* [EXERCISE REQUIREMENTS]:
[1] From the text on the Church of England, quote the part that opens with the words containing "there has never" and closes with "in the pews.".
[2] In the text on the Church of England, what is the biggest item of parish expenditure?

* [DOCUMENT EXCERPT]:

--*--

The Archbishops talk about their shock at reading what the media say is happening to the Church and they try to set the record straight:

There are no plans to dismantle the parish network. We are committed to our calling to be a Christian presence in every community.

They point out that, while some churches have closed, over 100 new congregations and churches have been planted in recent years. The Church is committed to maintaining its presence in the poorest parts of the country and in rural areas. Although there are large numbers of clergy retiring, this year has seen “the biggest rise in ordained and lay vocations for a quarter of a century.”

Of course, the Church faces huge challenges – as it did before the pandemic – including the maintenance of its buildings and the financial cost of sustaining mission and ministry across the whole country. The most recent financial report for the Church of England is from 2019 (pre-COVID). This shows that, in nearly half of the parishes in the country, annual income is not enough to cover annual expenditure. Only a quarter of parishes have enough annual income to cover five extra weeks of expenditure. The biggest item of expenditure is, of course, parish share.

A piece in the Church Times points out that we find ourselves in a new place:

there has never been a time in the Church’s history when either the organisation or the buildings were funded on a democratic basis by the people in the pews.

In other words, in the past the Church of England was funded in part by rich benefactors and in part by tithes imposed on the less wealthy. The situation now is that, if we want to continue as a national, parochial, church, the funding has to come from “purely voluntary, deliberate giving by ordinary parishioners”. And that is a shock to the system!

--*--

* [EXTRACTED ENTRIES]:
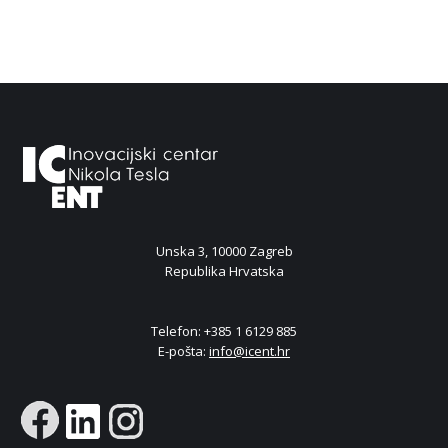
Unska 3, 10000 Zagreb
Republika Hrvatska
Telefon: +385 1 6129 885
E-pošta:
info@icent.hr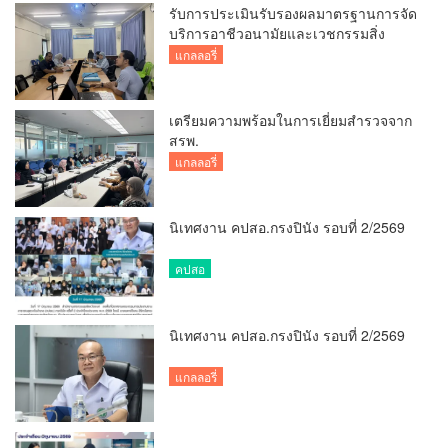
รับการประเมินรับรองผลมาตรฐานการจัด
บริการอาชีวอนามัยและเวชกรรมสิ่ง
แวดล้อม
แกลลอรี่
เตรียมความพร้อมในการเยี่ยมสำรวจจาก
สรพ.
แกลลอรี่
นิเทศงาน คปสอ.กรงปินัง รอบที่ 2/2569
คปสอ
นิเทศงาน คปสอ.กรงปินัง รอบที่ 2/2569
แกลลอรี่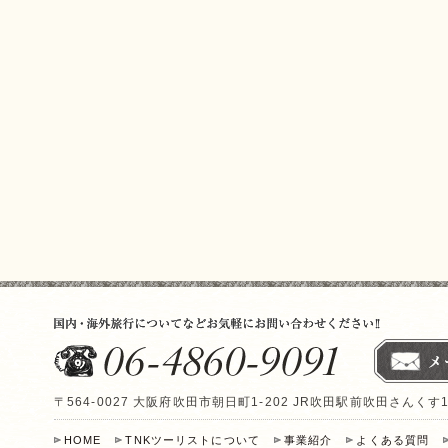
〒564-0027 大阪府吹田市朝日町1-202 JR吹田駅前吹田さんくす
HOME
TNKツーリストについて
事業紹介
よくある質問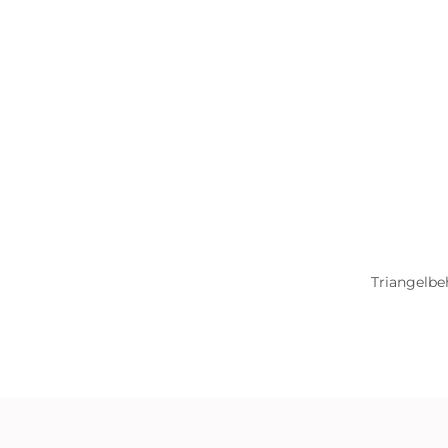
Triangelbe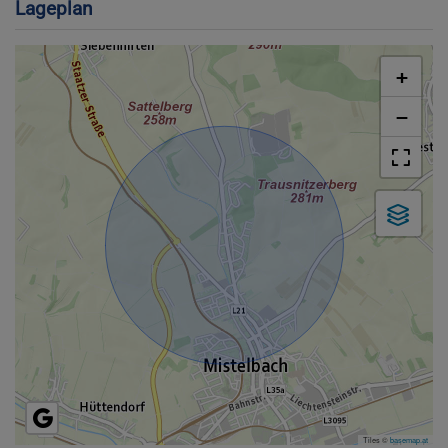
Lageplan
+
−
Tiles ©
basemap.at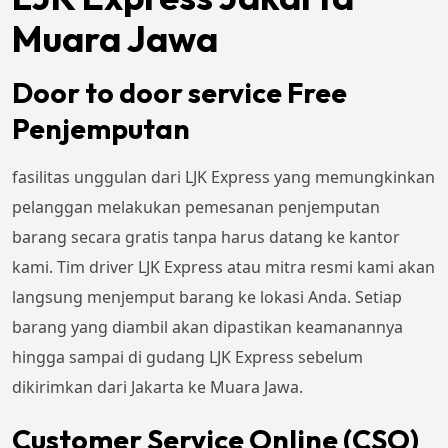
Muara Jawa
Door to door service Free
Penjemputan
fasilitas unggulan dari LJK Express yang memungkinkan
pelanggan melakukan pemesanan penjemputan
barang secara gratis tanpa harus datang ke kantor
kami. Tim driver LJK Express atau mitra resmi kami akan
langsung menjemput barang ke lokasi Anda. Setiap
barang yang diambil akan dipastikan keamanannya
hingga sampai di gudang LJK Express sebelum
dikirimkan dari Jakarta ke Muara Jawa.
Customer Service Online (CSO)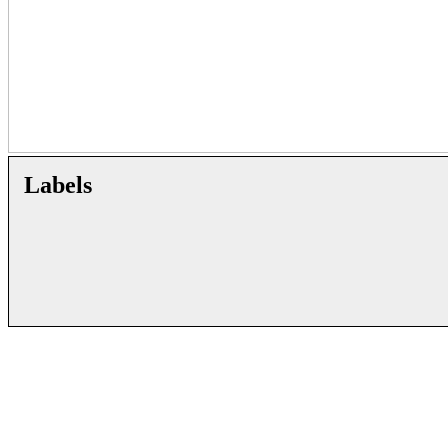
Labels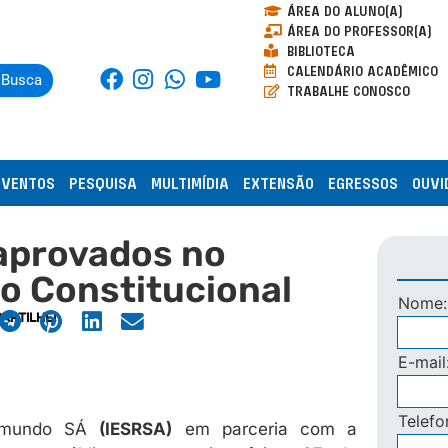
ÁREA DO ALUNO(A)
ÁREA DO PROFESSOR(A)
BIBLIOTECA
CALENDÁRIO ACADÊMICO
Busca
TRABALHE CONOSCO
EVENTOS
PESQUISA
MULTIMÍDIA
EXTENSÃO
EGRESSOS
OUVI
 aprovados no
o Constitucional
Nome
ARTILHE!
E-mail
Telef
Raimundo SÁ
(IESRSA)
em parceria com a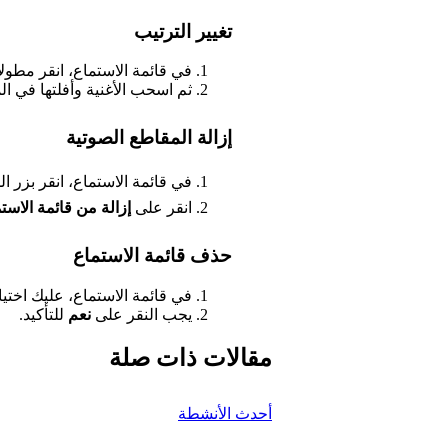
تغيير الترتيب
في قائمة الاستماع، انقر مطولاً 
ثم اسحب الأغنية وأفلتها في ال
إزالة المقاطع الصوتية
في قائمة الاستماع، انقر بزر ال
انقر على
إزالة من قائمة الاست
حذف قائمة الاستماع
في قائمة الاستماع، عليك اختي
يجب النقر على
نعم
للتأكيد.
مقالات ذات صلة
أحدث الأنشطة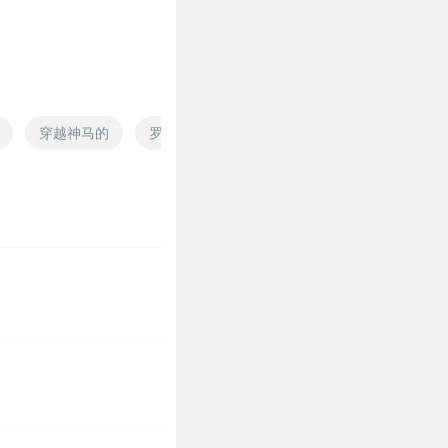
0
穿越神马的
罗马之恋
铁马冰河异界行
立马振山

--*--

* [ANSWERS TO THE TASKS]:
[1]
there has never been a time in the Church’s history when either the organisation or the buildings were funded on a democratic basis by the people in the pews.

[2] Parish share.